Gil Schwartz, the colorful longtime CBS executive who was also an author and columnist under the pen name Stanley Bing, died Saturday at his home in Santa Monica. He was 68.
Schwartz led communications at CBS for more than 20 years. He was well-liked and respected by a journalists for his erudite and forthright approach. He was energetic in spinning the virtues of CBS Corp. — as well as pointing out the shortcomings of rival networks — but he had an underlying respect for the job of journalists that came from his many years in broadcasting and his work as a writer.
As Stanley Bing, Schwartz was a regular columnist for Fortune and GQ. He also penned 13 business and humor books that skewered the corporate world and media in particular. He wrote three novels, including 1998’s “Lloyd — What Happened,” which was developed as a movie prospect for HBO.
“For the better part of three decades, Gil Schwartz led CBS Communications with creative flare, craftsman-like expertise and an abundance of personality,” CBS said in a statement. “He was a counselor to senior management, a mentor to future PR executives and a popular presence in every hallway.
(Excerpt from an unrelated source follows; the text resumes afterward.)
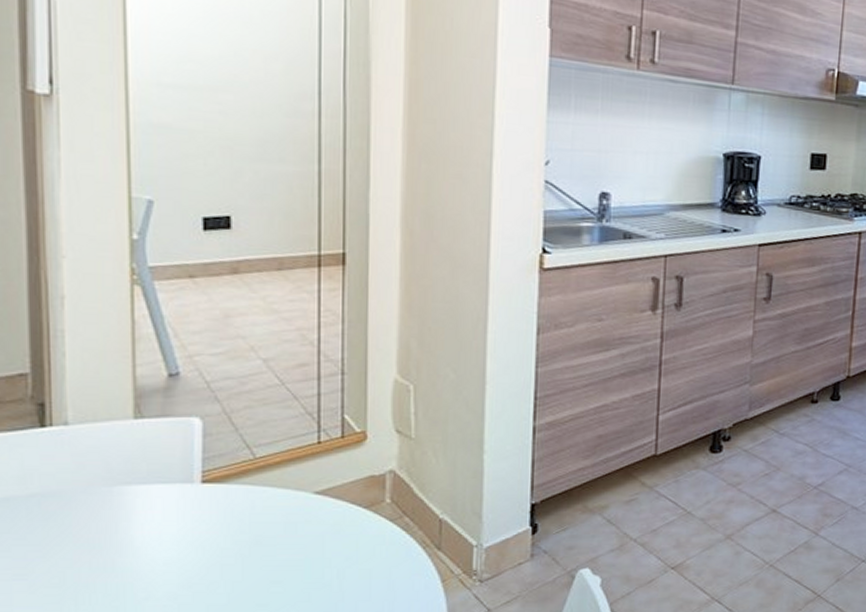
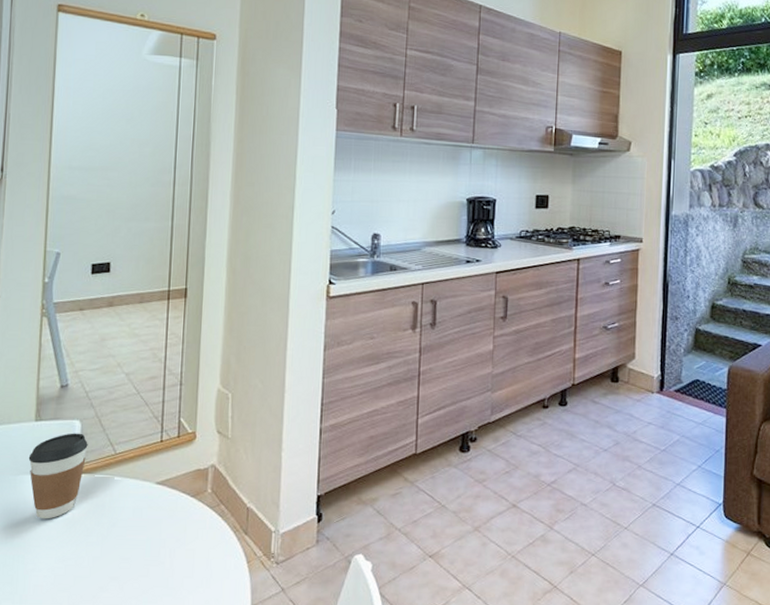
coffee cup: none [128,433,214,539] -> present [28,433,88,519]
His diverse and sophisticated repertoire ranged from artful media relations and gifted wordsmithing skills to an insightful and humorous view of the media world he loved. Gil will long be remembered by the many teams he led across entertainment, news, sports and the corporate world.”
A native of New York, Schwartz grew up in New Rochelle and attended Brandeis University, earning a BA in English and theater arts. He began his professional life as a playwright, poet and actor and he was an accomplished guitarist and musician. He was the one of the co-founders of Next Move, an improv troupe in Boston. Among his early plays was 1982’s “Ferocious Kisses.”
Schwartz got his start in communications working for TV station owner Westinghouse Broadcasting, which eventually led him to CBS in 1996.
For years, Schwartz was a big hit at CBS’ annual affiliates meeting with a Robert Benchley-esque humorous presentation about the state of the network. He hosted CBS’ annual holiday party for journalists, which was a couldn’t-miss affair for anyone with a taste for industry gossip and pigs in a blanket.